Auch beim Humor gilt es, gewisse Regeln des Respekts und der Rücksicht einzuhalten.

(Foto: Nicole Borie / pixabay.com)

Wann mussten Sie zuletzt lachen? Haben Sie sich dabei gefragt, ob das Lachen in diesem Moment angebracht gewesen ist?

Wer diese Fragen für sinnvoll hält, steckt schon mitten drin in einer philosophischen Reflexion über das Lachen. Die erste Frage setzt voraus, dass man manchmal lachen «muss», sich also nicht dafür oder dagegen entscheiden kann.
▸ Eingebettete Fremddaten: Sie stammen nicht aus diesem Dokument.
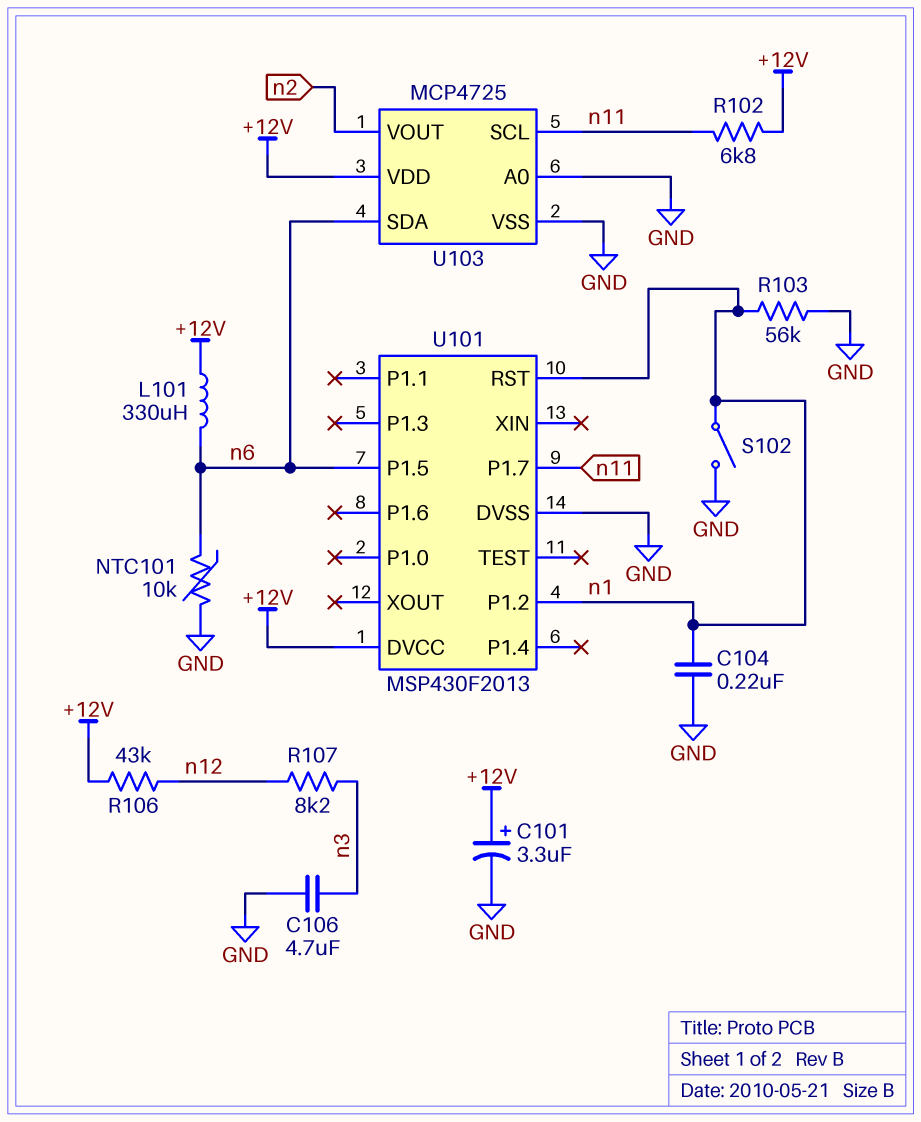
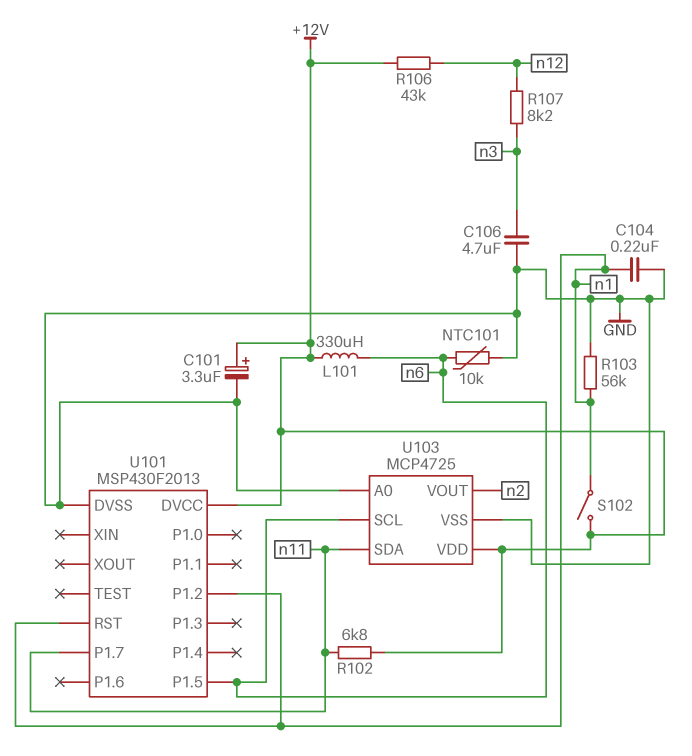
S102: switch (GND, n1) -> switch (+12V, n1)
U103 pin SCL: n11 -> n6
U103 pin SDA: n6 -> n11

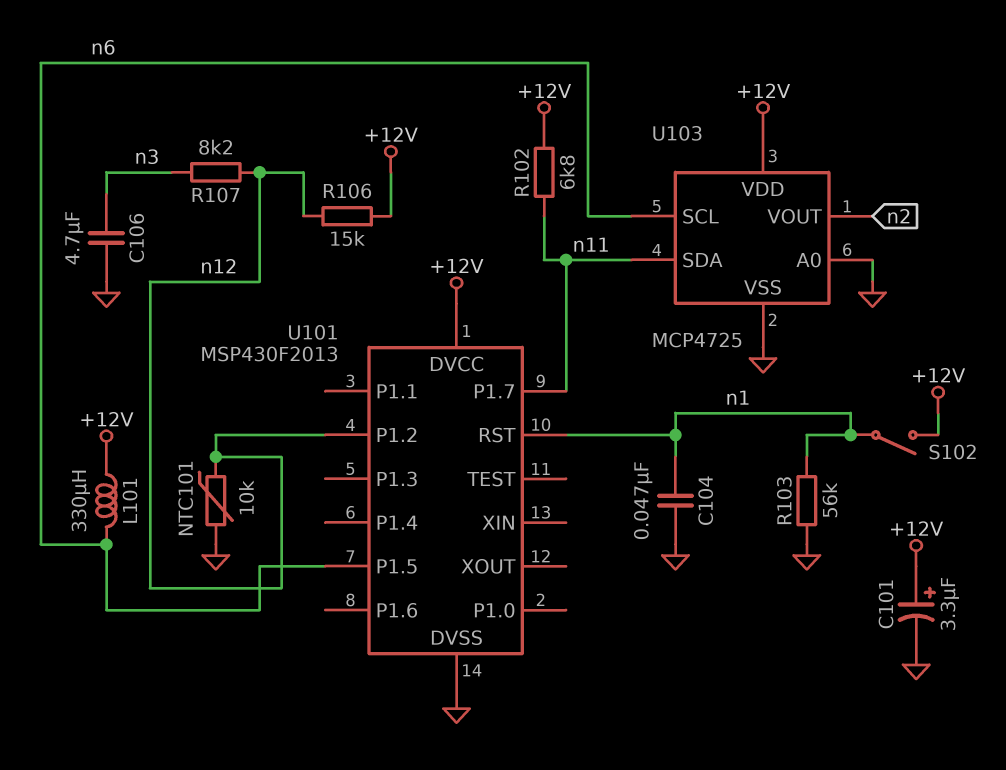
C104: 220nF (GND, n1) -> 47nF (GND, n1)
NTC101: 10k (GND, n6) -> 10k (GND, n12)
R106: 43k (+12V, n12) -> 15k (+12V, n12)
U101 pin P1.2: n1 -> n12

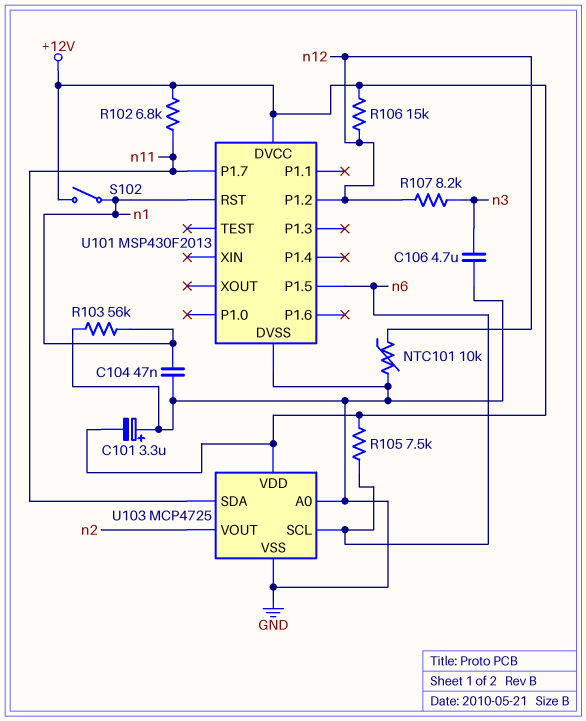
C101: 3.3uF (plus +12V, minus GND) -> 3.3uF (plus GND, minus +12V)
L101: 330uH (+12V, n6) -> none
R105: none -> 7.5k (+12V, n6)

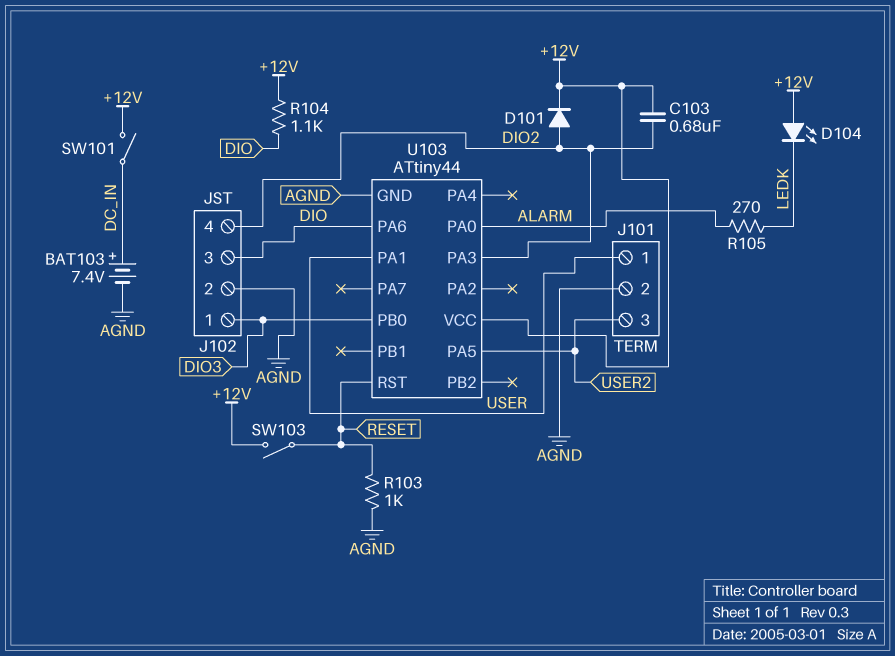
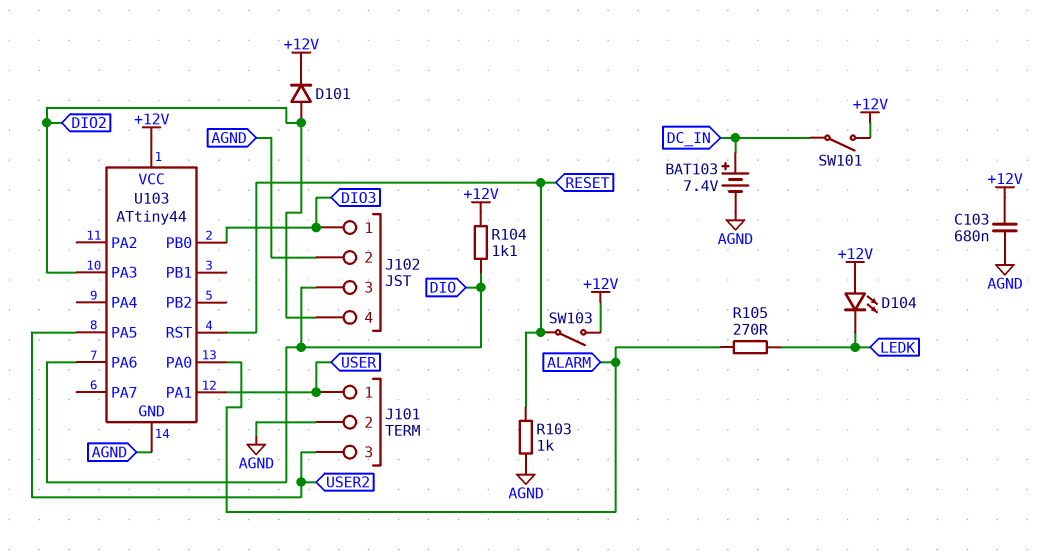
C103: 680nF (+12V, DIO2) -> 680nF (+12V, AGND)

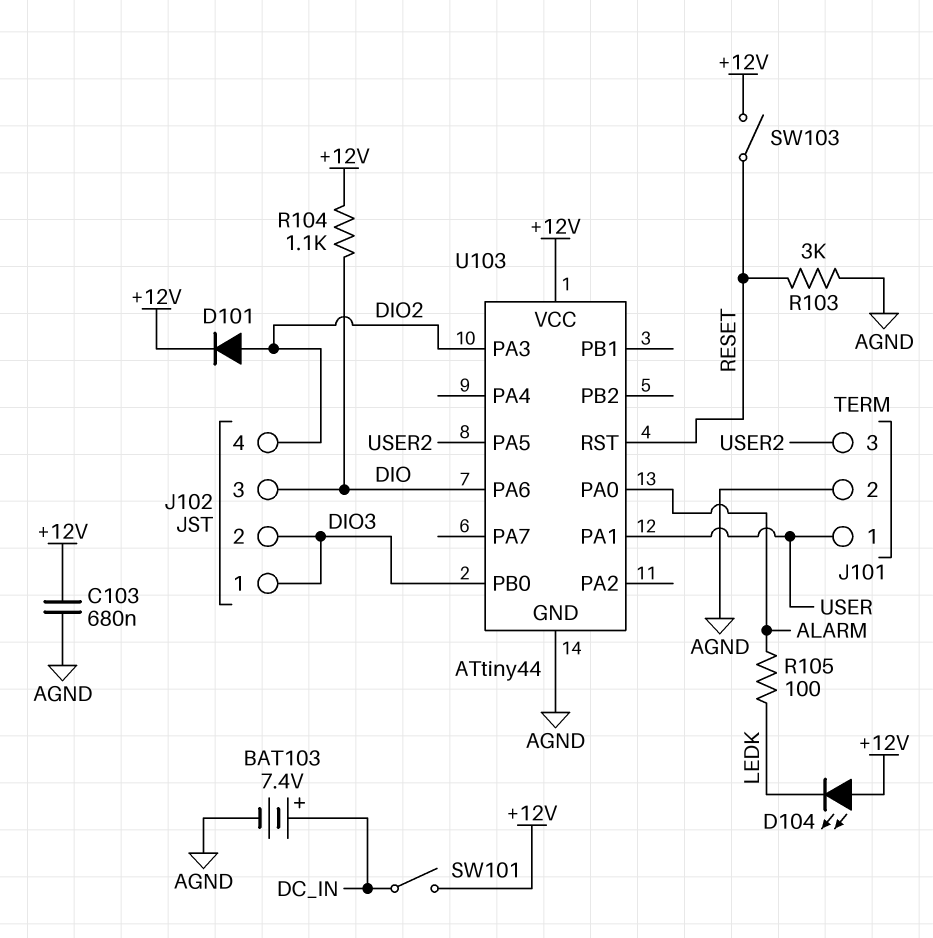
J102 pin 2: AGND -> DIO3
R103: 1k (AGND, RESET) -> 3k (AGND, RESET)
R105: 270 (ALARM, LEDK) -> 100 (ALARM, LEDK)

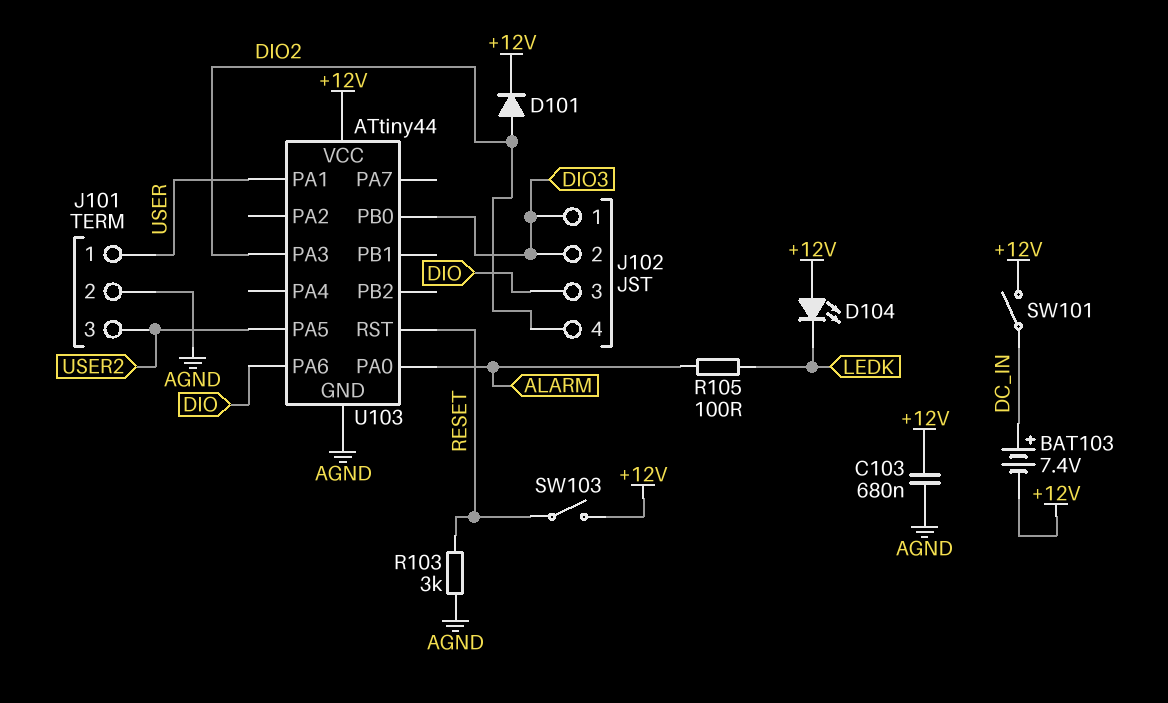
BAT103: 7.4V (plus DC_IN, minus AGND) -> 7.4V (plus DC_IN, minus +12V)
R104: 1.1k (+12V, DIO) -> none

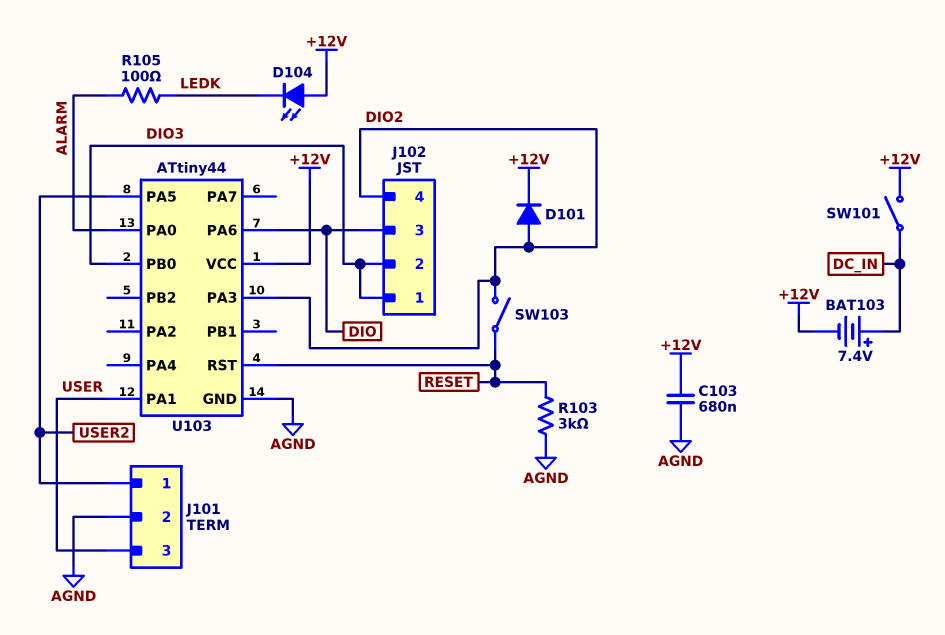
J101 pin 1: USER -> USER2
J101 pin 3: USER2 -> USER
SW103: switch (+12V, RESET) -> switch (DIO2, RESET)

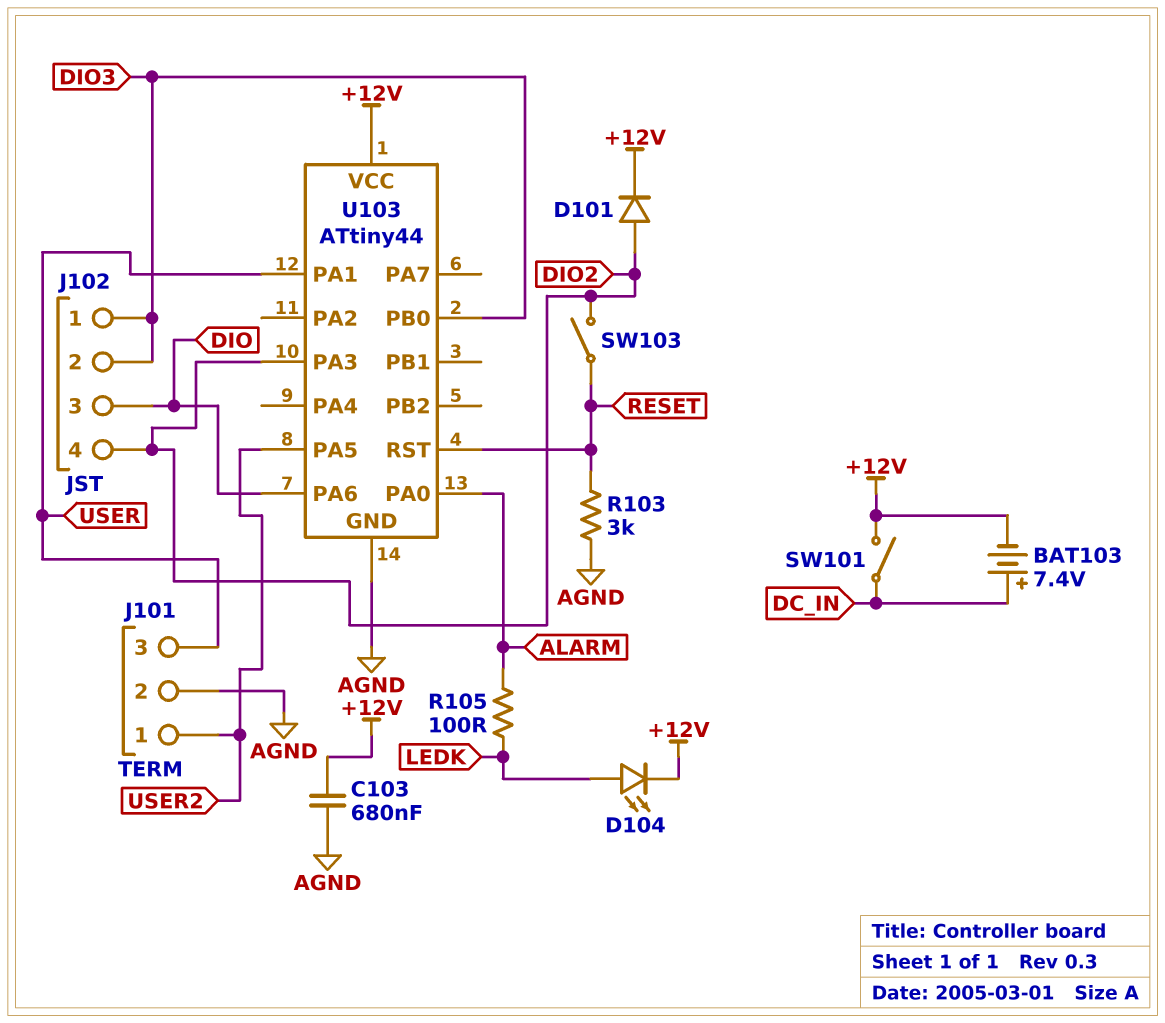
D104: LED (A +12V, K LEDK) -> LED (A LEDK, K +12V)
Es mag möglich sein, das Lachen zu unterdrücken oder verstecken, so wie einen Hustenreiz, aber darüber verfügen kann man nicht.

Wer einem Lachreiz unterworfen ist, erlebt es als entlastend und befreiend, ihm nachzugeben. Nicht immer ist das Nachgeben aber angebracht. Es gehört zu Anstand und Intelligenz, sich in gewissen Momenten nicht einem spontanen Lachen hinzugeben: Lachen kann stören (in einer Bibliothek). Lachen kann verletzen (vor einem betroffenen Menschen). Lachen kann verwirren (während einer ernsten Rede). Sie kennen sicher noch weitere Beispiele, in denen Sie das Lachen moralisch negativ bewerten würden.

Dass es gewisse Situationen gibt, in denen ganz auf das (äusserlich wahrnehmbare) Lachen verzichtet werden soll, scheint einigermassen Konsens zu finden unter zivilisierten Menschen. Gewisse griesgrämige Langweiler behaupten nun, unser menschliches Leben auf Erden bestünde nur aus solchen Situationen, Lachen sei also nie angebracht. Dazu gibt es zahlreiche Beispiele aus der Literatur- und Philosophiegeschichte; unter anderen scheint Platon eine solche Position vertreten zu haben.

Sein Schüler Aristoteles hingegen hielt Menschen, die über keinen Witz lachen können, für sture Holzköpfe. Er verurteilte aber auch die Effekthascherei und das ständige Witzereissen. Mich dünkt diese moderate aristotelische Position um einiges vernünftiger als die pauschale Verurteilung von Lachen aufgrund übersteigerter ethischer Prinzipien.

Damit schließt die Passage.